The trainer also adds an entropy regularization term to the standard REINFORCE criterion in order to encourage exploration by smoothing the model output The scaling factor of the entropy term takes the varying action space between model decisions into account (which originates from state-dependent masking as discussed above) and is defined on the model output \(o\) and mask \(m\) as $$ L_E({\bf o}, {\bf m}) = \frac{1}{\eta * \ln \left( \sum_i m_i - 1 \right)} \sum_i o_i \ln o_i $$ \( \eta \) is hyper-parameter to scale the general influence of the entropy loss and hence defines the peakiness of the model output distribution.
Last but not least, support for value functions was removed as we did not find it helpful for the specific setup discussed here.
Training and Evaluation
The training can be run by starting ./build/tutorials/building-placer/bp-train-rl
.
The program povides many options (see the start of train-rl.cpp or, for a full list of command-line flags, pass -help
), but the default settings produced stable learning in our runs.
For less verbose output from the main bot code, run the program as
./build/tutorials/building-placer/bp-train-rl -v -1 -vmodule train-rl=1
.
Note that in order to run distributed (multi-machine) training, additional arguments are required:
-c10d_size N
to specify the total number of processes-c10d_rank I
to specify the rank of each process that is started-c10d_rdvu file:LOCATION
to perform the initial process rendez-vous using the file path LOCATION. This path must be accessible from all processes, i.e. reside on a shared file system. Each of our training jobs ran on 8 machines, using 40 CPU cores and 1 GPU on each host, but we've seen resonable learning progress with fewer machines as well.

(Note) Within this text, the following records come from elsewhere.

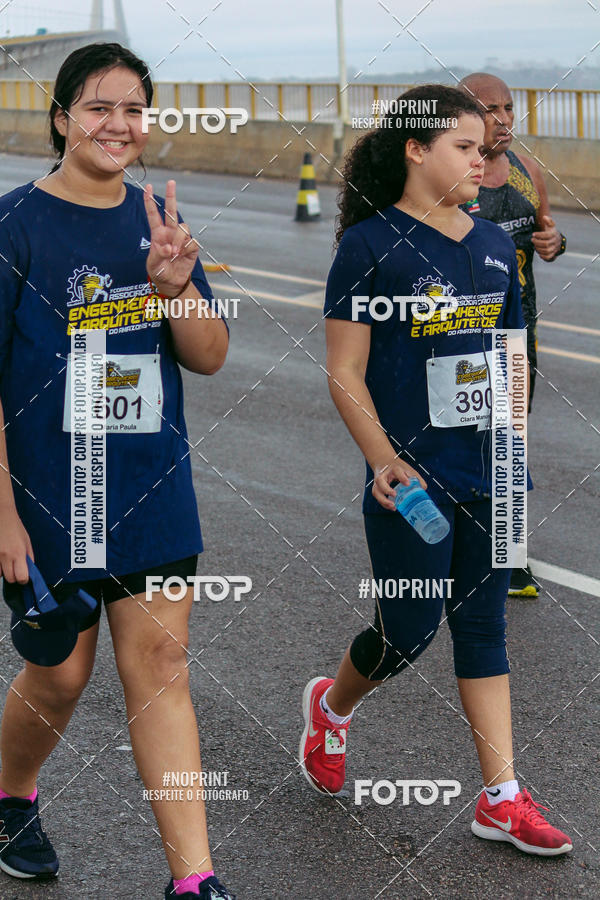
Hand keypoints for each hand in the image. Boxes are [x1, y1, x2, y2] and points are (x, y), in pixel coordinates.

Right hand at [0, 506, 33, 583]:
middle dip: (13, 576)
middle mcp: (5, 556)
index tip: (24, 576)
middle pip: (10, 579)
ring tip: (5, 560)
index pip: (21, 577)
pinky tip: (0, 558)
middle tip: (14, 568)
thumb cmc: (15, 527)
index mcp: (18, 552)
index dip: (23, 579)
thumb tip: (30, 571)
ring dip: (3, 571)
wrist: (2, 514)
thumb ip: (29, 557)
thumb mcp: (27, 541)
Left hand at [143, 180, 198, 297]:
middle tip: (171, 182)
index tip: (148, 187)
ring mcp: (181, 239)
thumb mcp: (153, 265)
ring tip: (174, 253)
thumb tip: (169, 248)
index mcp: (157, 234)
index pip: (153, 214)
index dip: (150, 201)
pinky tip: (181, 256)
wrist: (172, 283)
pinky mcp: (191, 247)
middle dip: (171, 196)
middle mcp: (170, 233)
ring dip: (178, 239)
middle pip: (171, 211)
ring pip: (183, 228)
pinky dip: (185, 249)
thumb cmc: (159, 271)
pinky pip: (191, 242)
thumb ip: (159, 255)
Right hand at [372, 459, 426, 510]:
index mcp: (394, 468)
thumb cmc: (398, 467)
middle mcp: (383, 474)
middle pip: (380, 481)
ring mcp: (378, 482)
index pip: (397, 471)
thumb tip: (423, 488)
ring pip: (376, 491)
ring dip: (383, 500)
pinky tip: (392, 507)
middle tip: (394, 495)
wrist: (384, 461)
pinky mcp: (376, 488)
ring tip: (393, 506)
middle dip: (386, 489)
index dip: (402, 477)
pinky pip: (377, 496)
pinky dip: (383, 503)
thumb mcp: (408, 469)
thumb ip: (416, 478)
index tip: (408, 484)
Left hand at [532, 215, 560, 260]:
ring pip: (546, 251)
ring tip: (534, 245)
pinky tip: (538, 252)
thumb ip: (548, 221)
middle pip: (546, 244)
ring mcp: (555, 249)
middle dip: (537, 242)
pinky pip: (548, 257)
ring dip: (538, 248)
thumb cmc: (551, 233)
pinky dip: (542, 255)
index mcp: (554, 234)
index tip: (533, 234)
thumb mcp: (551, 226)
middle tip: (532, 240)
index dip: (539, 235)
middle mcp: (555, 242)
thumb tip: (544, 217)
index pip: (547, 235)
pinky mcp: (553, 255)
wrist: (558, 242)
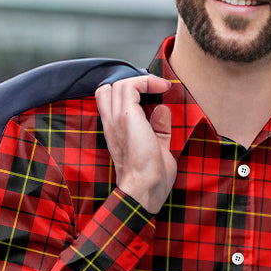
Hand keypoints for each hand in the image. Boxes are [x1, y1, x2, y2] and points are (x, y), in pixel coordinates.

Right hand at [95, 74, 174, 213]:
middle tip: (154, 90)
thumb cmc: (151, 179)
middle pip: (108, 89)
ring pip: (119, 84)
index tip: (153, 94)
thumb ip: (158, 129)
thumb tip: (162, 110)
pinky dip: (146, 82)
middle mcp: (111, 124)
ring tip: (160, 87)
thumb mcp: (158, 148)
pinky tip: (161, 87)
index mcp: (115, 133)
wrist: (144, 189)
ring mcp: (116, 120)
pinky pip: (131, 86)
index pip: (108, 102)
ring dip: (142, 81)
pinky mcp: (126, 117)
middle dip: (131, 84)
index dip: (128, 93)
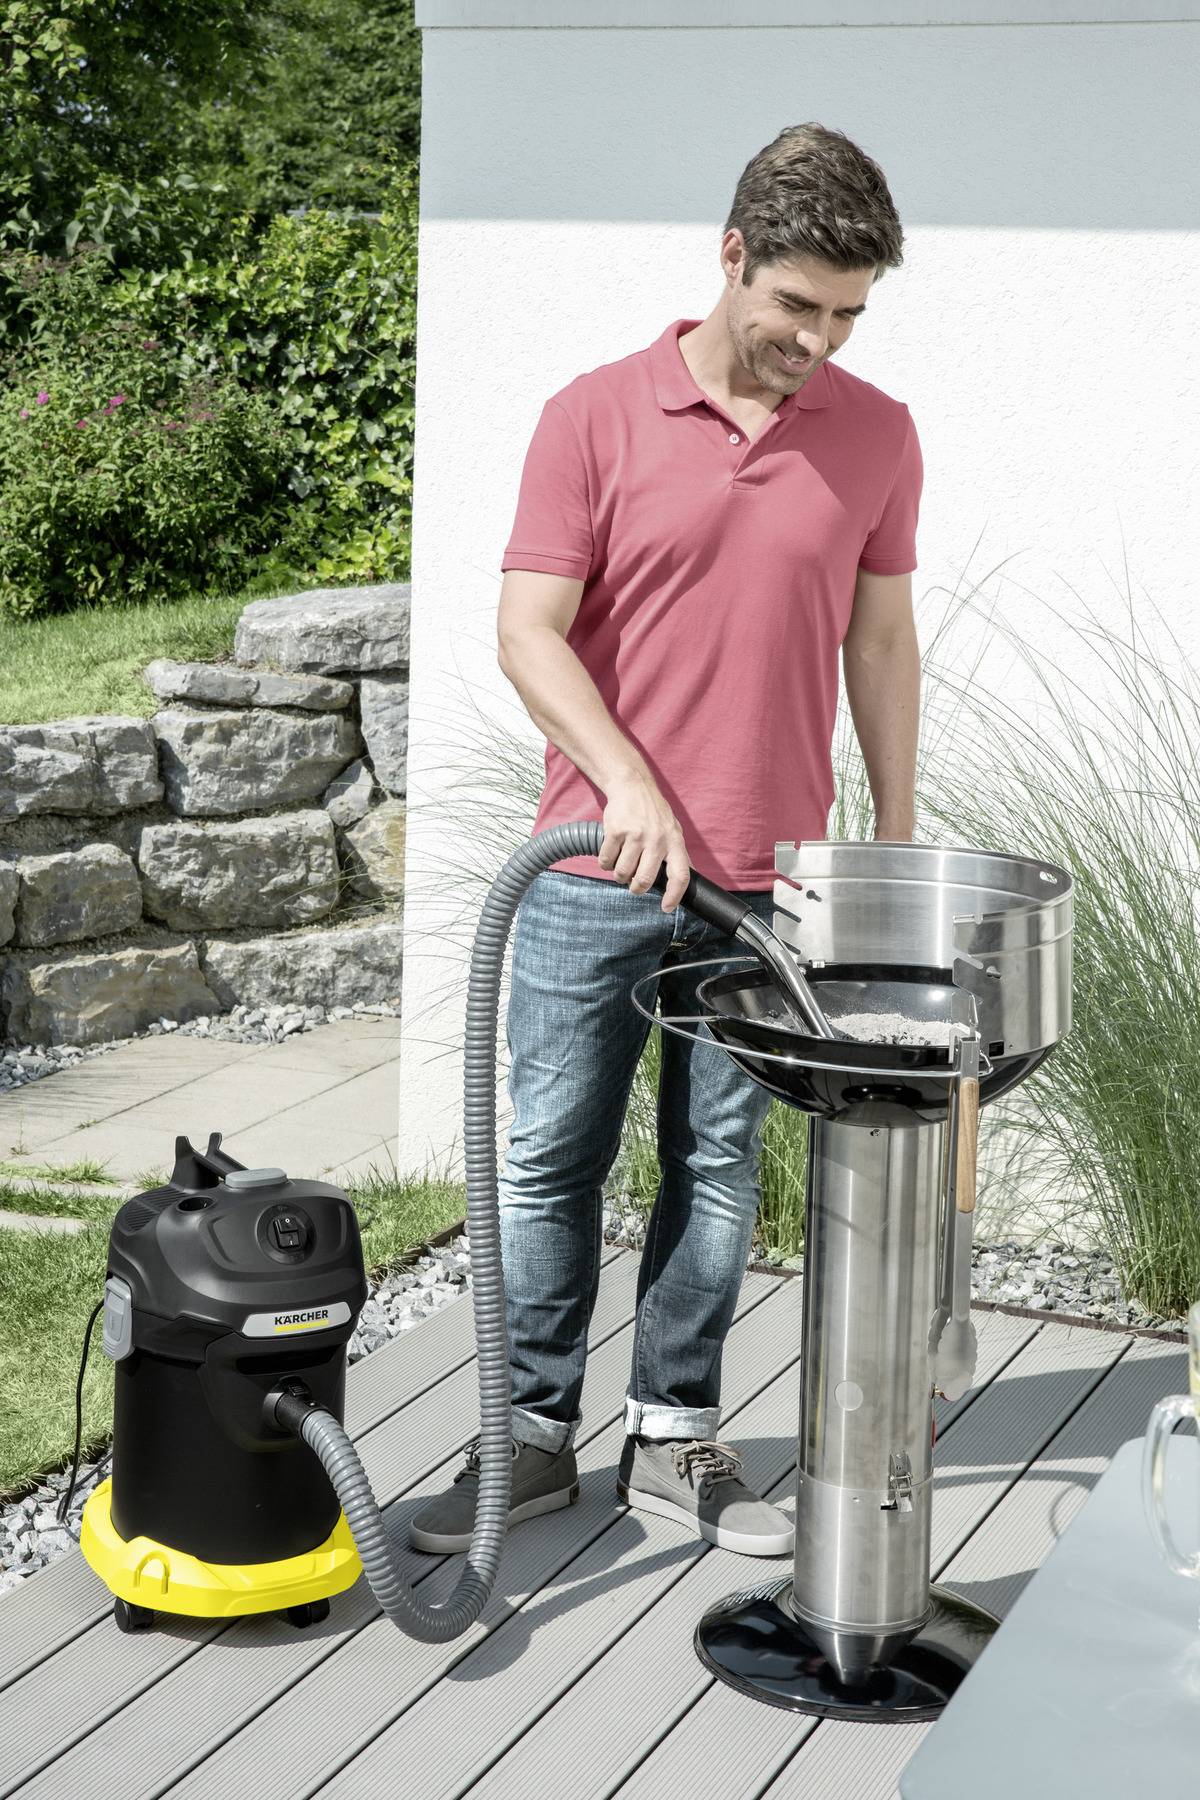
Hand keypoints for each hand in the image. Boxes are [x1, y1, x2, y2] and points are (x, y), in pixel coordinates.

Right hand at [598, 774, 690, 909]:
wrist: (632, 785)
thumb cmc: (654, 812)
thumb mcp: (672, 830)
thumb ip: (677, 854)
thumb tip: (689, 879)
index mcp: (674, 842)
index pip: (680, 875)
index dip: (674, 895)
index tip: (666, 908)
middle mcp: (657, 839)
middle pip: (644, 880)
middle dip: (636, 889)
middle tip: (633, 885)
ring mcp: (636, 835)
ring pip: (622, 873)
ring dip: (619, 875)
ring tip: (621, 865)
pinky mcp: (616, 831)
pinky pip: (606, 860)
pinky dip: (606, 863)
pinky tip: (610, 853)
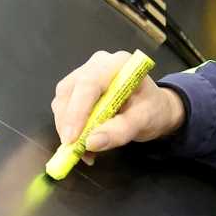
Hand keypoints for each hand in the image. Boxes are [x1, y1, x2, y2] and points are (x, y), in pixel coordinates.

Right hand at [50, 50, 185, 154]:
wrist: (154, 107)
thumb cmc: (152, 109)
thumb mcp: (143, 121)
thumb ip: (120, 131)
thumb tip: (91, 143)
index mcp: (117, 64)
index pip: (88, 84)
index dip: (76, 112)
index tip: (71, 138)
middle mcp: (97, 64)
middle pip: (69, 91)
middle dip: (68, 123)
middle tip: (74, 150)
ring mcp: (84, 74)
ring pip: (62, 100)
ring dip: (66, 128)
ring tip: (82, 150)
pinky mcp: (76, 88)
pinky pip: (64, 107)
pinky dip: (68, 128)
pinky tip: (82, 143)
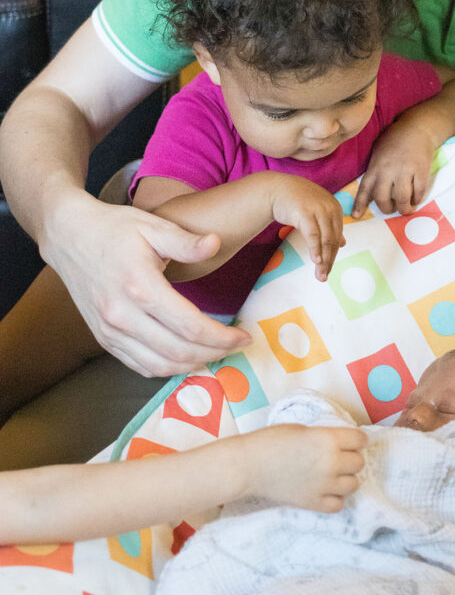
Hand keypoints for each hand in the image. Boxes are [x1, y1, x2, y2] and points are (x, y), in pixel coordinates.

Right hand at [45, 191, 251, 375]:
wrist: (69, 236)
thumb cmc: (114, 228)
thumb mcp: (153, 225)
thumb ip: (185, 241)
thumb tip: (215, 243)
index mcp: (139, 286)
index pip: (190, 326)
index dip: (222, 337)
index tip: (244, 335)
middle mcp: (122, 315)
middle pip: (178, 352)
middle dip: (215, 353)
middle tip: (237, 346)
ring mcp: (109, 330)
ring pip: (159, 366)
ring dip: (193, 365)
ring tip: (216, 353)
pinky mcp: (103, 338)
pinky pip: (139, 365)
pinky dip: (167, 368)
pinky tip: (186, 358)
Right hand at [244, 424, 366, 511]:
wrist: (250, 465)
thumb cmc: (272, 440)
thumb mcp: (303, 429)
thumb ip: (325, 436)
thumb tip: (341, 443)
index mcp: (328, 439)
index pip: (360, 440)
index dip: (356, 439)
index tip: (350, 440)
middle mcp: (331, 463)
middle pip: (358, 463)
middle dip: (350, 458)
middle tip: (337, 456)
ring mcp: (324, 486)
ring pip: (353, 485)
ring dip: (345, 478)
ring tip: (332, 474)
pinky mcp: (313, 503)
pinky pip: (339, 504)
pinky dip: (335, 498)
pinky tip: (325, 490)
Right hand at [270, 176, 344, 279]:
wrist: (276, 189)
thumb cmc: (296, 201)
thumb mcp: (317, 212)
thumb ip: (329, 226)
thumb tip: (343, 243)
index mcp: (335, 208)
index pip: (336, 235)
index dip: (333, 254)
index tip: (328, 268)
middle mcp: (330, 207)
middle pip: (332, 239)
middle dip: (329, 260)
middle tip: (324, 276)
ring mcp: (318, 209)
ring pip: (325, 239)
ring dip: (323, 259)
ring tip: (320, 274)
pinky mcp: (305, 212)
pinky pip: (312, 234)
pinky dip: (315, 249)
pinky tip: (315, 261)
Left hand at [352, 118, 435, 216]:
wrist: (416, 128)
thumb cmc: (394, 141)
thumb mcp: (378, 154)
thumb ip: (375, 171)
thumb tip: (372, 192)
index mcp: (375, 167)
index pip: (364, 189)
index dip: (359, 204)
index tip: (356, 216)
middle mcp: (387, 171)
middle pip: (383, 198)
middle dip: (387, 209)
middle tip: (392, 209)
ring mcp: (404, 171)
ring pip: (402, 198)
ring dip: (404, 208)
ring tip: (406, 209)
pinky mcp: (420, 171)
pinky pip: (418, 192)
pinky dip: (417, 199)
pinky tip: (416, 198)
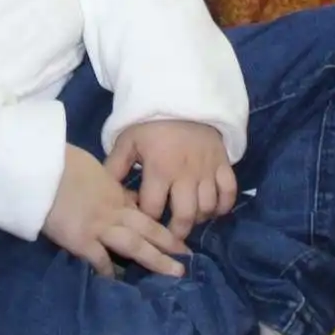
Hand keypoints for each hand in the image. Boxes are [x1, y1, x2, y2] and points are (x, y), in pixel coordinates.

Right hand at [42, 144, 190, 278]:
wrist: (42, 169)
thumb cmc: (63, 163)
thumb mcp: (94, 168)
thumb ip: (109, 186)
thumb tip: (123, 196)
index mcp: (115, 192)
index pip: (143, 210)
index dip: (159, 224)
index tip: (174, 235)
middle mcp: (113, 210)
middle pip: (148, 229)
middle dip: (169, 243)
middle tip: (188, 257)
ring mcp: (99, 226)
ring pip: (135, 245)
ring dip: (156, 259)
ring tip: (174, 273)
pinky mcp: (81, 240)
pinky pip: (100, 259)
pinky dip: (109, 271)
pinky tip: (117, 281)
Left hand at [105, 119, 236, 241]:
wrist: (183, 97)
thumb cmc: (152, 123)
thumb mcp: (128, 140)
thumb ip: (115, 167)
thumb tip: (105, 194)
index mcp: (159, 169)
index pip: (152, 209)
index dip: (145, 220)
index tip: (142, 222)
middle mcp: (185, 174)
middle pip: (185, 216)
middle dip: (176, 233)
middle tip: (169, 237)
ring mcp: (207, 170)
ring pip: (208, 208)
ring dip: (198, 219)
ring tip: (188, 220)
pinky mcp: (223, 164)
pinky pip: (229, 193)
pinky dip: (223, 206)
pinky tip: (212, 209)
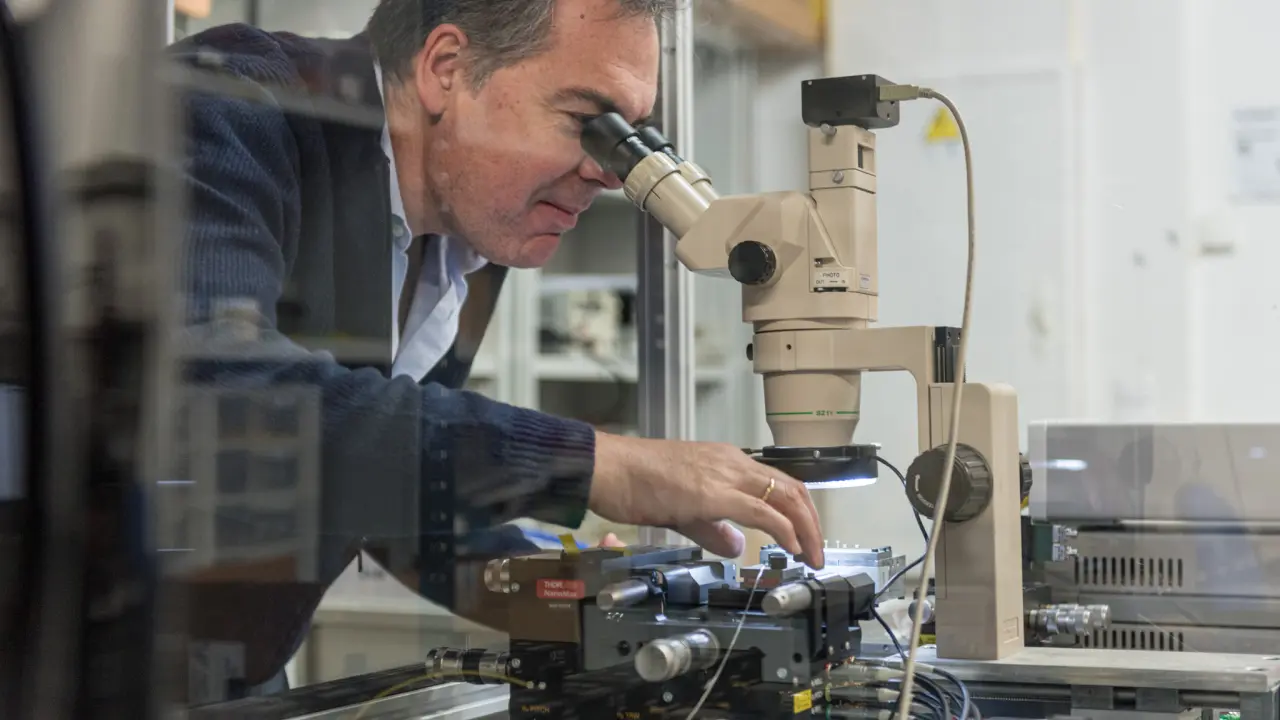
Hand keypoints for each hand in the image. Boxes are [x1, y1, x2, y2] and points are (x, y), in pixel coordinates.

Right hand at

Over 10,000 updates, intermediate win rate evaluations produced the following graphs across 3 different runs:
How does this compare to the default placement rules? To obtain final numbers, let's run a larger evaluation with the default rules and the final models obtained by reinforcement learning, e.g. after 10000 updates using the checkpoint:
./build/tutorials/building-placer/bp-train-rl -evaluate rules -num_eval_games 5000
#
# ... after quite a lot of output, and possibly quite some time:
#
I81060/XXXXX [train-rl.cpp:749] Done! Win rates for 5000 games: 65.8% 34.2%
./build/tutorials/building-placer/train-rl -evaluate argmax -num_eval_games 5000 -checkpoint /path/to/final/checkpoint
#
# ...
#
I30983/XXXXX [train-rl.cpp:749] Done! Win rates for 5000 games: 78.5% 21.5%
The rules have an average win rate of 65.8% while an RL-trained model achieves 78.5% -- an improvement of over 10% absolute. The final win rates of our trained models vary a bit from run to run but final results should be in the mid-70s.
Let's look at the layout that the model produces for the different starting positions on Fighting Spirit. For illustration purposes, the direction in which enemy units have to take to enter the main base via the ramp is indicated with a green arrow. Click on the images to download the respective replays.
The two highlighted Sunken Colonies are placed very differently for each spawning position of the map and roughly correspond to the angle of the early Zergling atttack. A notable observation is that in the lower right, the Spire is exposed as it was placed outside of the Sunken range. This is an artifact of playing against the built-in rules: the attacker will simply ignore the Spire and rush straight into the base.